Na última sexta-feira, 12 de julho, a adolescente fez um poderoso discurso na ONU, em sua primeira aparição pública após o ataque quase fatal. Ela prometeu continuar sua luta pela educação e disse que não será silenciada pelos militantes. Malala recebeu tratamento médico na Grã-Bretanha, onde vive com a família agora.

Muitos consideraram Malala uma heroína nacional, enquanto outros criticaram-na por promover uma agenda "ocidental".

Rasheed foi condenado à morte por um ataque ao então presidente do Paquistão, general Pervez Musharraf, mas escapou da prisão em uma fuga em massa em abril do ano passado.

Ele disse ainda que, inicialmente, pretendia escrever para Malala para alertá-la sobre criticar os talibãs, quando ela começou a ficar conhecida. Ela escrevia um blog para o serviço urdu da BBC, contando a vida durante o regime talibã entre 2007-09, no Swat.

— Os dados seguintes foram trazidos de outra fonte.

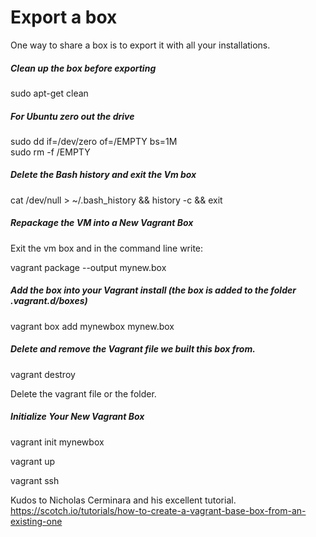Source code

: # Export a box
One way to share a box is to export it with all your installations.  

##### Clean up the box before exporting
sudo apt-get clean  

##### For Ubuntu zero out the drive
sudo dd if=/dev/zero of=/EMPTY bs=1M  
sudo rm -f /EMPTY  

##### Delete the Bash history and exit the Vm box
cat /dev/null > ~/.bash_history && history -c && exit  

##### Repackage the VM into a New Vagrant Box  
Exit the vm box and in the command line write:  

vagrant package --output mynew.box  

##### Add the box into your Vagrant install (the box is added to the folder .vagrant.d/boxes)
vagrant box add mynewbox mynew.box  

##### Delete and remove the Vagrant file we built this box from.
vagrant destroy  

Delete the vagrant file or the folder.  

##### Initialize Your New Vagrant Box
vagrant init mynewbox  

vagrant up  

vagrant ssh  

Kudos to Nicholas Cerminara and his excellent tutorial.  
https://scotch.io/tutorials/how-to-create-a-vagrant-base-box-from-an-existing-one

Os talibãs destruíram centenas de escolas na região noroeste, uma área na fronteira da sangrenta luta do governo contra os militantes islamitas.

Rasheed afirmou que os ataques eram necessários, porque as forças do governo usam as escolas como esconderijos e bases.

Gordon Brown, o ex-primeiro-ministro britânico que se tornou enviado especial da ONU para Educação Global e que apoiou Malala desde que ela foi baleada, respondeu à carta talibã.

"Ninguém acreditará em uma palavra do que o talibã diz sobre o direito de meninas como Malala de ir à escola, até que eles parem de queimar as escolas e de massacrar as alunas", declarou Brown.

No mês passado, militantes explodiram um ônibus que levava estudantes do sexo feminino para a cidade de Quetta, no sudoeste do Paquistão. Depois, atacaram o hospital para onde os sobreviventes foram levados. Pelos menos 25 pessoas morreram nos ataques.